# Homemade cultured butter and buttermilk



## biarine (Dec 10, 2017)

I just made a cultured butter and buttermilk for my Christmas cakes and minced pies.


----------



## Misschief (Dec 10, 2017)

I love cultured butter! And the buttermilk is SO much better than the store bought stuff.


----------



## biarine (Dec 11, 2017)

Misschief said:


> I love cultured butter! And the buttermilk is SO much better than the store bought stuff.





Yes me too and not really hard to do. They taste much better than store bought.


----------



## MullersLaneFarm (Dec 30, 2017)

What did you use for a culture?  I've only made butter using cream lifted from the top of raw milk.


----------



## lsg (Dec 30, 2017)

I use sweet cream for my butter, too.  For cultured buttermilk, I use a dry culture   https://www.cheesemaking.com/shop/buttermilk-ds-culture-5-pack.html
You can keep your buttermilk supply going by adding about 1/4 cup of the old buttermilk to your new milk and let it set outside the refrigerator for a while.


----------



## Misschief (Dec 30, 2017)

I made mine with yogurt as a starter. One quart of heavy/whipping cream with 3 Tbsp yogurt with live culture, let it sit in a warm place for 24 hours and proceed. Simple and so tasty! This is the "recipe"/method I used: https://leitesculinaria.com/87988/writings-homemade-butter-recipe.html


----------



## MullersLaneFarm (Dec 31, 2017)

Love New England Cheese Making!  Used their mesophilic & thermophilic cultures when we had our Jersey for making hard cheeses.

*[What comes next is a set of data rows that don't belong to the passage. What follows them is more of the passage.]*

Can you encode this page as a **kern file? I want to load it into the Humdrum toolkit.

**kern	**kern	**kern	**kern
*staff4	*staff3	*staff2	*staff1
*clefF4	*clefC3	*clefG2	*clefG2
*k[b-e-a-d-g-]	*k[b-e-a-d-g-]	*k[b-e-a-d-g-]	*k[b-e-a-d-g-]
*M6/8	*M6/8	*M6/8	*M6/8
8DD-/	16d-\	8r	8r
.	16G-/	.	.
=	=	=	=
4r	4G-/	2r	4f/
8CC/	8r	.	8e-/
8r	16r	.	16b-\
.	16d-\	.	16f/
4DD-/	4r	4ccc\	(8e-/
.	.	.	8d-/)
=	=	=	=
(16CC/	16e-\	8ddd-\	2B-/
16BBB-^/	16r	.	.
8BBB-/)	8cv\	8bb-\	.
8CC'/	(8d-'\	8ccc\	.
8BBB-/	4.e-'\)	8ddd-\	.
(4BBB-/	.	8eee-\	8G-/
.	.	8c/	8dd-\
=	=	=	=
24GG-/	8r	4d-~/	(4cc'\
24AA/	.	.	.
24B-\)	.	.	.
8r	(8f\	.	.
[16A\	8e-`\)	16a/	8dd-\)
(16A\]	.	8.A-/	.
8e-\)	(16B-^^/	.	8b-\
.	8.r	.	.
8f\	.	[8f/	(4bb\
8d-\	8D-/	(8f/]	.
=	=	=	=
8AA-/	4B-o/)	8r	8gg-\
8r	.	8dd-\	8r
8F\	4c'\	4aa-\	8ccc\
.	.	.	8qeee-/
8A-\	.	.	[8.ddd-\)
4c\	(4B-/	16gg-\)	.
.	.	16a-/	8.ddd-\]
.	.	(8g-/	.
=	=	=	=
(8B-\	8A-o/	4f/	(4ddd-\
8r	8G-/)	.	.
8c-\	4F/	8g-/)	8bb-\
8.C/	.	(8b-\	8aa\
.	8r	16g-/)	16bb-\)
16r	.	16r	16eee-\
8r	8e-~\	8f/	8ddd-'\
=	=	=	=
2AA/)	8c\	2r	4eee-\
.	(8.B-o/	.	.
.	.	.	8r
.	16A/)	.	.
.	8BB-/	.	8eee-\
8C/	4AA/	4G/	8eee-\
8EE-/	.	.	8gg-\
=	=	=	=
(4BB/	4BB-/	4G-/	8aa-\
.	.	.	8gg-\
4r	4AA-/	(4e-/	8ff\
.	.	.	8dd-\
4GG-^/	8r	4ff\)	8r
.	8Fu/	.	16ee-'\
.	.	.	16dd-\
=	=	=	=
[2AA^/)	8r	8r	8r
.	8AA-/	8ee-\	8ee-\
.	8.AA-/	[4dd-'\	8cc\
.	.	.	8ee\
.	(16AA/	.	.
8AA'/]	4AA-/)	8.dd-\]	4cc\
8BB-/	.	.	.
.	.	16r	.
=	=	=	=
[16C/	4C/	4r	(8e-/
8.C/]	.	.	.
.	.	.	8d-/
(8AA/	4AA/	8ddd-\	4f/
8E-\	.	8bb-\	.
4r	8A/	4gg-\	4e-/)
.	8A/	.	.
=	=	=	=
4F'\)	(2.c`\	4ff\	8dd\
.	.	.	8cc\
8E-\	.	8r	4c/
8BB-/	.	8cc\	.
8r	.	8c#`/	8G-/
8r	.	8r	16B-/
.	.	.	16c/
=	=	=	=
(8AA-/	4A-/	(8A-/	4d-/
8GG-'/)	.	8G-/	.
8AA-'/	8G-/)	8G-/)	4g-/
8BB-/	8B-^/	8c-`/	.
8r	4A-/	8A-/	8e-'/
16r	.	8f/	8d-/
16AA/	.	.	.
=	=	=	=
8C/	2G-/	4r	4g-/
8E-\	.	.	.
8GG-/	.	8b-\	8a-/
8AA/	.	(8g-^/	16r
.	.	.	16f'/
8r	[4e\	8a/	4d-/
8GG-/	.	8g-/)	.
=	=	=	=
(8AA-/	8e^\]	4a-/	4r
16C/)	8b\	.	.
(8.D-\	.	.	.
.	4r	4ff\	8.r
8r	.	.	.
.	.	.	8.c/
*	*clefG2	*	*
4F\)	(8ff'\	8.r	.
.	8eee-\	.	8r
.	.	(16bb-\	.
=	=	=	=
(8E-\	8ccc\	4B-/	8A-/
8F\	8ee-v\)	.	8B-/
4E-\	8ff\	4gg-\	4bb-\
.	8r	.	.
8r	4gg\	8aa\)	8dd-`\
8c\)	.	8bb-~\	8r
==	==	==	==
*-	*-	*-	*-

I guess we 'cultured' our cream before making it into butter by letting it sit overnight on the counter.


----------



## biarine (Jan 4, 2018)

Very interesting all different types of process in butter or cheese making.


----------



## isha (Jan 4, 2018)

I make mine the same way

Do u think its a good idea to make soap with sour buttermilk?? 
 Full water replacement or half?? 



isha said:


> View attachment 27028
> 
> Okay so the rectangle once went into refrigeration n have light n bright colours
> The coloured one is turmeric mix..
> ...


 


MullersLaneFarm said:


> What did you use for a culture?  I've only made butter using cream lifted from the top of raw milk.


----------



## MullersLaneFarm (Jan 5, 2018)

isha said:


> I make mine the same way
> 
> Do u think its a good idea to make soap with sour buttermilk??
> Full water replacement or half??




Well, I'm a milk soaper sooooo .... Absolutely! I've used many things I've made from our Jersey milk as Full replacement in my lye solution, including soured buttermilk.  (including kefir, failed yogurt, and whey).

I don't mix the lye into my frozen, chunked up milk product slowly, rather I have my oils ready and waiting before messing with the lye solution.

I weigh out my milk product first. I freeze it in gallon zipper bags that have frozen on their side. The milk product is chunked up into 1 inch or less chunks.

Only when all my oils have been weighed, the solid oils melted & liquid oils added to them, do I turn my attention back to the lye solution.

I weigh out my NaOH. I dump about 1/3 of the lye into the chunked milk and stir to get the milk starting to melt, then dump about half the remaining lye into the lye solution, stirring some more, then dumping the remainder.

At this point, there are still plenty of frozen milk chunks.  I use my stick blender to break up the remaining frozen milk and incorporate the lye, making sure the stick blender stays submerged the entire time. (I also wear a full face shield when soaping.)  The lye solution goes _immediately _into the waiting oils.  The whole process takes just a couple minutes. The lye solution is between 70*-80*F (21*-26*C).


----------



## biarine (Feb 2, 2018)

MullersLaneFarm said:


> Well, I'm a milk soaper sooooo .... Absolutely! I've used many things I've made from our Jersey milk as Full replacement in my lye solution, including soured buttermilk.  (including kefir, failed yogurt, and whey).
> 
> I don't mix the lye into my frozen, chunked up milk product slowly, rather I have my oils ready and waiting before messing with the lye solution.
> 
> ...



That’s awesome


----------



## earlene (Feb 2, 2018)

Wow, *MullerLaneFarm*  I think you are the very first person I have ever read or heard about who actually stick blends a lye solution.  It would have never occurred to me to do that.  I probably won't, though.  Although I am not afraid of using lye because my mom taught me to use lye to clean the metal parts of my oven (back when you could easily dismantle an oven and soak the parts in a utility sink full of lye water) when I was quite young.  No, not scared of lye, but as I get older I become more cautious about certain things that hold risk, especially as my coordination changes from that of a svelte youth to that of an old woman.

edit: name correction


----------